Given data:

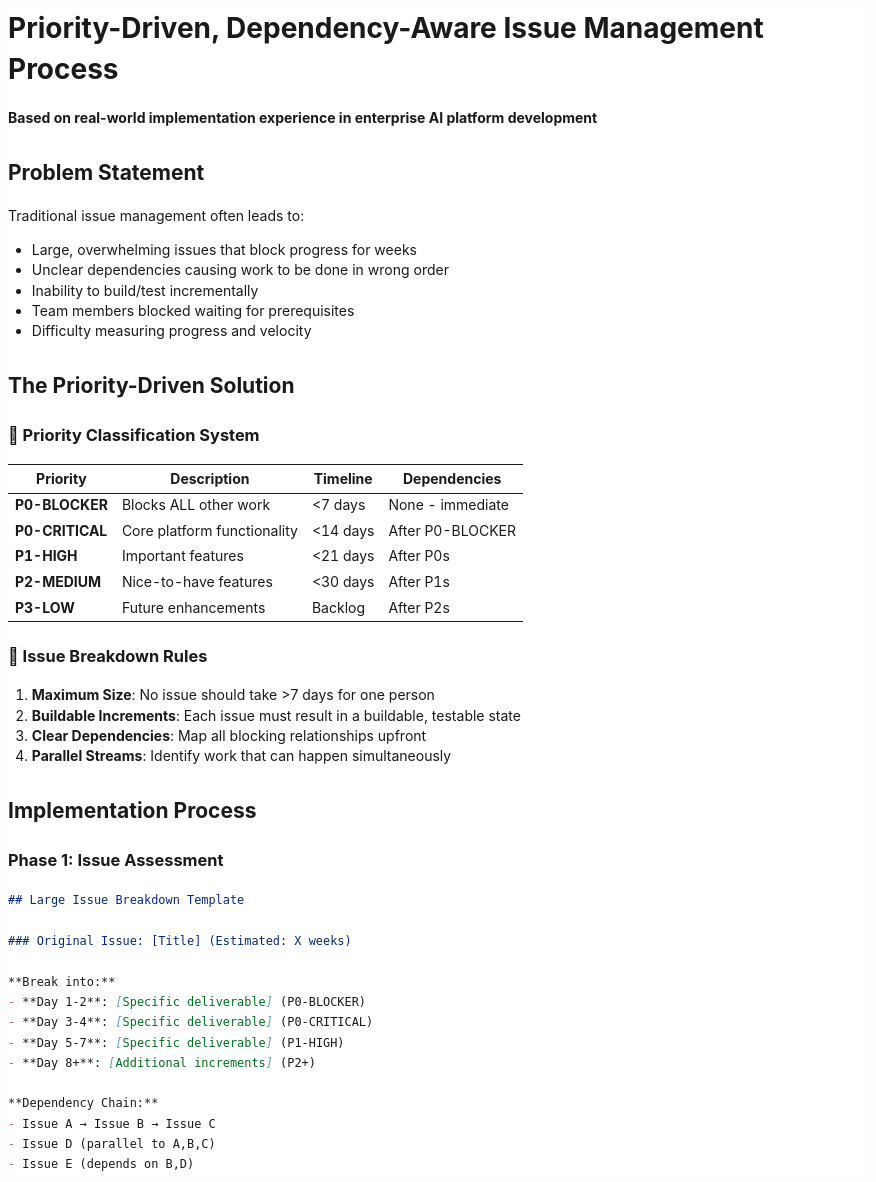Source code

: # Priority-Driven, Dependency-Aware Issue Management Process

**Based on real-world implementation experience in enterprise AI platform development**

## Problem Statement

Traditional issue management often leads to:
- Large, overwhelming issues that block progress for weeks
- Unclear dependencies causing work to be done in wrong order
- Inability to build/test incrementally
- Team members blocked waiting for prerequisites
- Difficulty measuring progress and velocity

## The Priority-Driven Solution

### **🎯 Priority Classification System**

| Priority | Description | Timeline | Dependencies |
|----------|-------------|----------|--------------|
| **P0-BLOCKER** | Blocks ALL other work | <7 days | None - immediate |
| **P0-CRITICAL** | Core platform functionality | <14 days | After P0-BLOCKER |
| **P1-HIGH** | Important features | <21 days | After P0s |
| **P2-MEDIUM** | Nice-to-have features | <30 days | After P1s |
| **P3-LOW** | Future enhancements | Backlog | After P2s |

### **🔄 Issue Breakdown Rules**

1. **Maximum Size**: No issue should take >7 days for one person
2. **Buildable Increments**: Each issue must result in a buildable, testable state
3. **Clear Dependencies**: Map all blocking relationships upfront
4. **Parallel Streams**: Identify work that can happen simultaneously

## Implementation Process

### **Phase 1: Issue Assessment**

```markdown
## Large Issue Breakdown Template

### Original Issue: [Title] (Estimated: X weeks)

**Break into:**
- **Day 1-2**: [Specific deliverable] (P0-BLOCKER)
- **Day 3-4**: [Specific deliverable] (P0-CRITICAL) 
- **Day 5-7**: [Specific deliverable] (P1-HIGH)
- **Day 8+**: [Additional increments] (P2+)

**Dependency Chain:**
- Issue A → Issue B → Issue C
- Issue D (parallel to A,B,C)
- Issue E (depends on B,D)
```
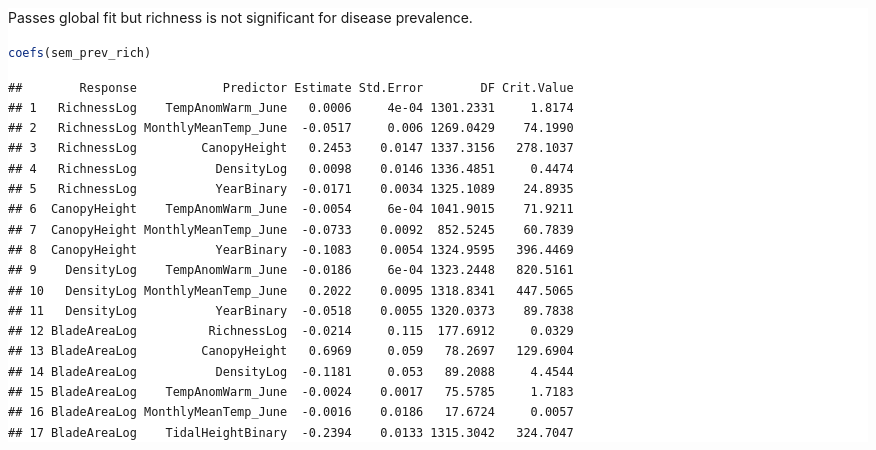 Passes global fit but richness is not significant for disease
prevalence.

``` r
coefs(sem_prev_rich)
```

    ##        Response            Predictor Estimate Std.Error        DF Crit.Value
    ## 1   RichnessLog    TempAnomWarm_June   0.0006     4e-04 1301.2331     1.8174
    ## 2   RichnessLog MonthlyMeanTemp_June  -0.0517     0.006 1269.0429    74.1990
    ## 3   RichnessLog         CanopyHeight   0.2453    0.0147 1337.3156   278.1037
    ## 4   RichnessLog           DensityLog   0.0098    0.0146 1336.4851     0.4474
    ## 5   RichnessLog           YearBinary  -0.0171    0.0034 1325.1089    24.8935
    ## 6  CanopyHeight    TempAnomWarm_June  -0.0054     6e-04 1041.9015    71.9211
    ## 7  CanopyHeight MonthlyMeanTemp_June  -0.0733    0.0092  852.5245    60.7839
    ## 8  CanopyHeight           YearBinary  -0.1083    0.0054 1324.9595   396.4469
    ## 9    DensityLog    TempAnomWarm_June  -0.0186     6e-04 1323.2448   820.5161
    ## 10   DensityLog MonthlyMeanTemp_June   0.2022    0.0095 1318.8341   447.5065
    ## 11   DensityLog           YearBinary  -0.0518    0.0055 1320.0373    89.7838
    ## 12 BladeAreaLog          RichnessLog  -0.0214     0.115  177.6912     0.0329
    ## 13 BladeAreaLog         CanopyHeight   0.6969     0.059   78.2697   129.6904
    ## 14 BladeAreaLog           DensityLog  -0.1181     0.053   89.2088     4.4544
    ## 15 BladeAreaLog    TempAnomWarm_June  -0.0024    0.0017   75.5785     1.7183
    ## 16 BladeAreaLog MonthlyMeanTemp_June  -0.0016    0.0186   17.6724     0.0057
    ## 17 BladeAreaLog    TidalHeightBinary  -0.2394    0.0133 1315.3042   324.7047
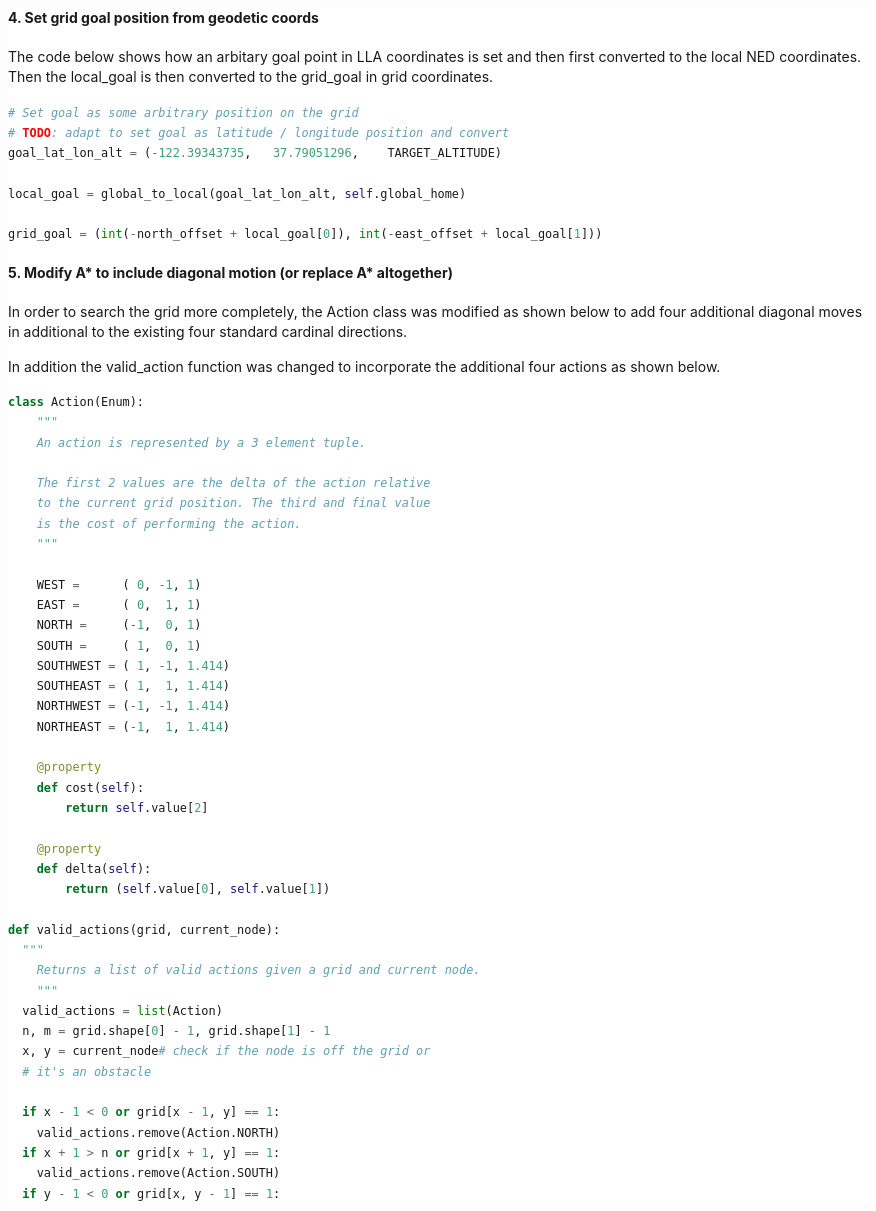#### 4. Set grid goal position from geodetic coords
The code below shows how an arbitary goal point in LLA coordinates is set and then first converted to the local NED coordinates. Then the local_goal is then converted to the grid_goal in grid coordinates.

```python
# Set goal as some arbitrary position on the grid
# TODO: adapt to set goal as latitude / longitude position and convert
goal_lat_lon_alt = (-122.39343735,   37.79051296,    TARGET_ALTITUDE)
 
local_goal = global_to_local(goal_lat_lon_alt, self.global_home)

grid_goal = (int(-north_offset + local_goal[0]), int(-east_offset + local_goal[1]))

```

#### 5. Modify A* to include diagonal motion (or replace A* altogether)
In order to search the grid more completely, the Action class was modified as shown below to add four additional diagonal moves in additional to the existing four standard cardinal directions. 

In addition the valid_action function was changed to incorporate the additional four actions as shown below. 

```python
class Action(Enum):
    """
    An action is represented by a 3 element tuple.
    
    The first 2 values are the delta of the action relative
    to the current grid position. The third and final value
    is the cost of performing the action.
    """
    
    WEST =      ( 0, -1, 1)
    EAST =      ( 0,  1, 1)
    NORTH =     (-1,  0, 1)
    SOUTH =     ( 1,  0, 1)
    SOUTHWEST = ( 1, -1, 1.414)
    SOUTHEAST = ( 1,  1, 1.414)
    NORTHWEST = (-1, -1, 1.414)
    NORTHEAST = (-1,  1, 1.414)

    @property
    def cost(self):
        return self.value[2]

    @property
    def delta(self):
        return (self.value[0], self.value[1])

def valid_actions(grid, current_node):
  """
    Returns a list of valid actions given a grid and current node.
    """
  valid_actions = list(Action)
  n, m = grid.shape[0] - 1, grid.shape[1] - 1
  x, y = current_node# check if the node is off the grid or
  # it's an obstacle

  if x - 1 < 0 or grid[x - 1, y] == 1:
    valid_actions.remove(Action.NORTH)
  if x + 1 > n or grid[x + 1, y] == 1:
    valid_actions.remove(Action.SOUTH)
  if y - 1 < 0 or grid[x, y - 1] == 1:
```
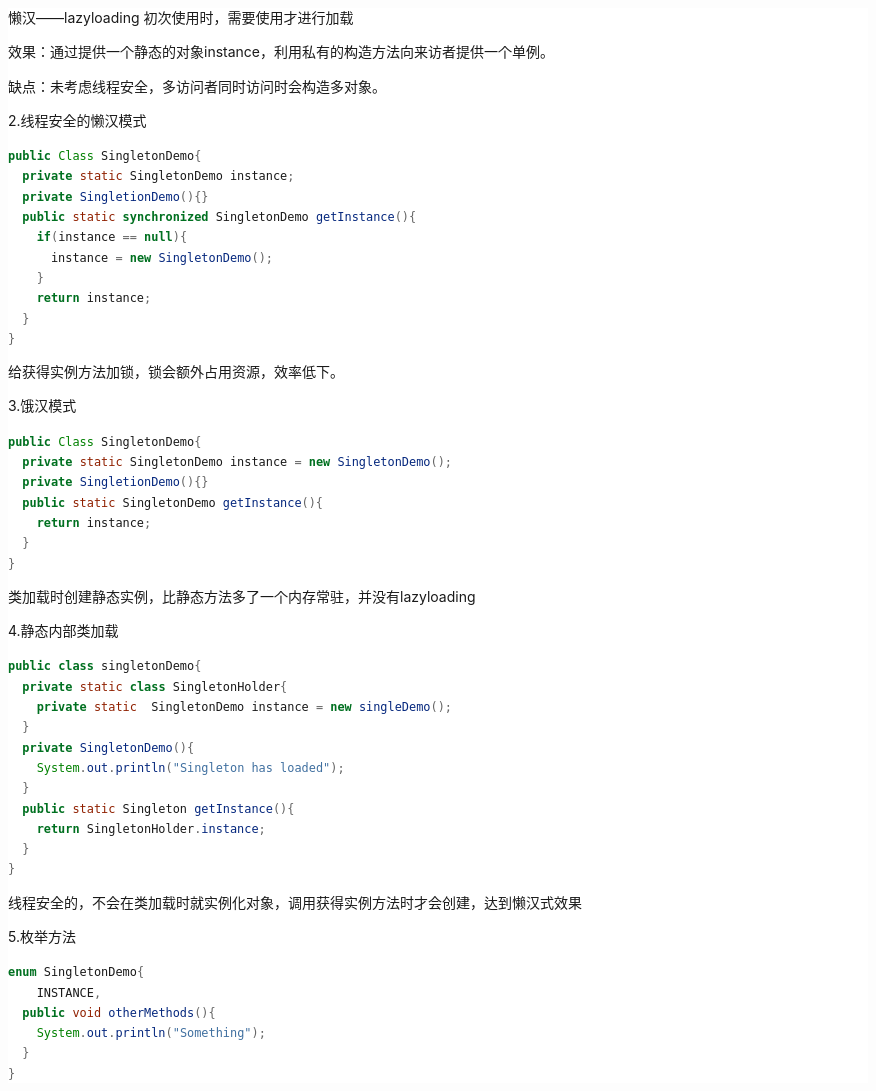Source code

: 懒汉——lazyloading 初次使用时，需要使用才进行加载

效果：通过提供一个静态的对象instance，利用私有的构造方法向来访者提供一个单例。

缺点：未考虑线程安全，多访问者同时访问时会构造多对象。

2.线程安全的懒汉模式

```java
public Class SingletonDemo{
  private static SingletonDemo instance;
  private SingletionDemo(){}
  public static synchronized SingletonDemo getInstance(){
    if(instance == null){
      instance = new SingletonDemo();
    }
    return instance;
  }
}
```

给获得实例方法加锁，锁会额外占用资源，效率低下。

3.饿汉模式

```java
public Class SingletonDemo{
  private static SingletonDemo instance = new SingletonDemo();
  private SingletionDemo(){}
  public static SingletonDemo getInstance(){
    return instance;
  }
}
```

类加载时创建静态实例，比静态方法多了一个内存常驻，并没有lazyloading

4.静态内部类加载

```java
public class singletonDemo{
  private static class SingletonHolder{
  	private static  SingletonDemo instance = new singleDemo();
  }
  private SingletonDemo(){
    System.out.println("Singleton has loaded");
  }
  public static Singleton getInstance(){
    return SingletonHolder.instance;
  }
}
```

线程安全的，不会在类加载时就实例化对象，调用获得实例方法时才会创建，达到懒汉式效果

5.枚举方法

```java
enum SingletonDemo{
	INSTANCE,
  public void otherMethods(){
    System.out.println("Something");
  }
}
```
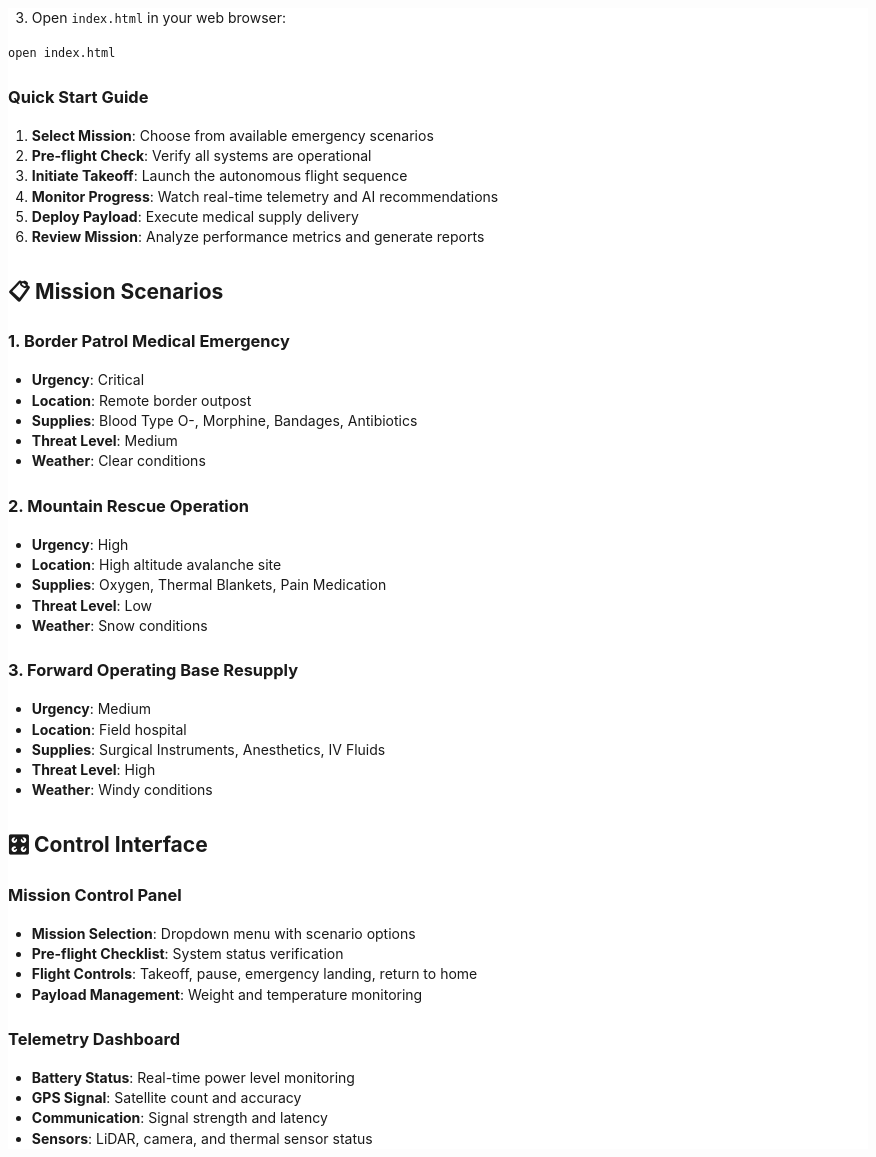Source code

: 3. Open `index.html` in your web browser:
```bash
open index.html
```

### Quick Start Guide
1. **Select Mission**: Choose from available emergency scenarios
2. **Pre-flight Check**: Verify all systems are operational
3. **Initiate Takeoff**: Launch the autonomous flight sequence
4. **Monitor Progress**: Watch real-time telemetry and AI recommendations
5. **Deploy Payload**: Execute medical supply delivery
6. **Review Mission**: Analyze performance metrics and generate reports

## 📋 Mission Scenarios

### 1. Border Patrol Medical Emergency
- **Urgency**: Critical
- **Location**: Remote border outpost
- **Supplies**: Blood Type O-, Morphine, Bandages, Antibiotics
- **Threat Level**: Medium
- **Weather**: Clear conditions

### 2. Mountain Rescue Operation
- **Urgency**: High
- **Location**: High altitude avalanche site
- **Supplies**: Oxygen, Thermal Blankets, Pain Medication
- **Threat Level**: Low
- **Weather**: Snow conditions

### 3. Forward Operating Base Resupply
- **Urgency**: Medium
- **Location**: Field hospital
- **Supplies**: Surgical Instruments, Anesthetics, IV Fluids
- **Threat Level**: High
- **Weather**: Windy conditions

## 🎛️ Control Interface

### Mission Control Panel
- **Mission Selection**: Dropdown menu with scenario options
- **Pre-flight Checklist**: System status verification
- **Flight Controls**: Takeoff, pause, emergency landing, return to home
- **Payload Management**: Weight and temperature monitoring

### Telemetry Dashboard
- **Battery Status**: Real-time power level monitoring
- **GPS Signal**: Satellite count and accuracy
- **Communication**: Signal strength and latency
- **Sensors**: LiDAR, camera, and thermal sensor status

Exercise aim:
Working through the data above, find every line holding "delta" and copy it.

Answer for the task:
    The first 2 values are the delta of the action relative
    def delta(self):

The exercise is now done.